Post
Topic
Board Development & Technical Discussion
Re: DagCoin: a cryptocurrency without blocks
by
DumbFruit
on 04/04/2017, 16:28:33 UTC
I wish they'd stop referring to DAG as "decentralized", especially when years later there is no cryptocurrency in sight that relies on DAG that is also significantly decentralized, for exactly the reasons I explained... More than a year and a half ago.

I'd like to point out that in DagCoin, it is still only miners that vote. If you're a user that applies work on a transaction and broadcasts it, then you're a miner.
Work is a waste from the perspective of the miners. There is no incentive, or even a method to incentivize miners to do work on transactions in DagCoin. Competition would atrophy hashpower on the network in order to drive up transaction speeds, which is the product that the miner provides, users enjoy, and the only method of remuneration. Mining is just a cost that the miner wants to minimize.
This is just like if we removed the block size limit from Bitcoin and removed the subsidy.

That problem, the lack of funding for difficulty increases in order to slow down transaction speeds, isn't referenced in the white paper unless I missed it. So ultimately to get back to answering your original question "Why 1 sec, not 1 min?" the answer is I don't see any decentralized throttling mechanism that could actually work in DagCoin.

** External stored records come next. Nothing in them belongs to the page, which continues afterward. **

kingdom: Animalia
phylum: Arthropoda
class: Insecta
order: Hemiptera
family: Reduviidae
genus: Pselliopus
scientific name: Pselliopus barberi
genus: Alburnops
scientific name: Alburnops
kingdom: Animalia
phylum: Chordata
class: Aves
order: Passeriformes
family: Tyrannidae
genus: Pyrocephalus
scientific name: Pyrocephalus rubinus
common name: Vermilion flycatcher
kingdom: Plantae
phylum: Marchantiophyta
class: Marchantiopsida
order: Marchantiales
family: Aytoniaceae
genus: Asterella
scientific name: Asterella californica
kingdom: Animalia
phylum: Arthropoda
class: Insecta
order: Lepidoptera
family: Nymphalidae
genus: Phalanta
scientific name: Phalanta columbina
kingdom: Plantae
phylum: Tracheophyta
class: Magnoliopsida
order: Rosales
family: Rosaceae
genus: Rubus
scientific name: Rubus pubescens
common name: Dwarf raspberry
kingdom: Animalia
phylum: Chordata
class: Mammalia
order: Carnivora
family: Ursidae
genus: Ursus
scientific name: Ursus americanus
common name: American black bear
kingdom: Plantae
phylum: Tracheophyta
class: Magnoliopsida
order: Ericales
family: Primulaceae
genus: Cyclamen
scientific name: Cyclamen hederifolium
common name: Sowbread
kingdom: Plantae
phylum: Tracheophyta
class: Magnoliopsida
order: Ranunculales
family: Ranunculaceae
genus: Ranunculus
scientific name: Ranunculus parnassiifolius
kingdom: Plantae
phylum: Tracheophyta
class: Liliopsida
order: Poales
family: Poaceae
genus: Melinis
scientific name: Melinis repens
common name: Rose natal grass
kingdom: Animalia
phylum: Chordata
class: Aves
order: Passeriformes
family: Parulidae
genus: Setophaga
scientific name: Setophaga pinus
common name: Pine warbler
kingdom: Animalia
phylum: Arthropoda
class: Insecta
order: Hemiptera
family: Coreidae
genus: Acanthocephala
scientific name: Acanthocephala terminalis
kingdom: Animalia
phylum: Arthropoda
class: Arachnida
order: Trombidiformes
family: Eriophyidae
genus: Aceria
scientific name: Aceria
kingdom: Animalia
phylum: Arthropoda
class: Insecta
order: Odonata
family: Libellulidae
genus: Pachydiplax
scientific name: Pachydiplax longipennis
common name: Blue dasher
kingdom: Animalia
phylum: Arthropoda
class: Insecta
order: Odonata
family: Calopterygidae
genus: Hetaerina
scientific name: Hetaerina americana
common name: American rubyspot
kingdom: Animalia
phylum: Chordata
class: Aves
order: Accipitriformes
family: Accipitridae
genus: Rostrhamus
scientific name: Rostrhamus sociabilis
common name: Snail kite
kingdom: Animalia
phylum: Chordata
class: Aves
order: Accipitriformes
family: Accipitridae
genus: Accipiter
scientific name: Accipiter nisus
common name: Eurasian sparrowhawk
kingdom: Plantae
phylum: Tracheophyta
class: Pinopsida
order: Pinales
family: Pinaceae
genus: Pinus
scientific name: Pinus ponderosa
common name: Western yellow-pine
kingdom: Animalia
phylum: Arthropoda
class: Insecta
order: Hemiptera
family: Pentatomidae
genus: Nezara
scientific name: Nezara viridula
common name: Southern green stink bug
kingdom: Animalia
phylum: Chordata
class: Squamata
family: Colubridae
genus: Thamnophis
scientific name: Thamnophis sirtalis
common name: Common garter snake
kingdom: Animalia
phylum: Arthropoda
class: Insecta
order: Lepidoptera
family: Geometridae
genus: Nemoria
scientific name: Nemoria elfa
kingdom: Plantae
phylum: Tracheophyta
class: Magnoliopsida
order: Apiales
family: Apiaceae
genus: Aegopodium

http://forum.iota.org/t/discussion-removing-peer-discovery/939/2

IOTA requires that you manually assign peers because running on it's own it implodes from the bandwidth, because of course it does. It removed Bitcoin's throttling mechanism and now they want to figure out how to prevent these out-of-control blocks in this "blockless" blockchain. Sometimes the real world really is stranger than fiction.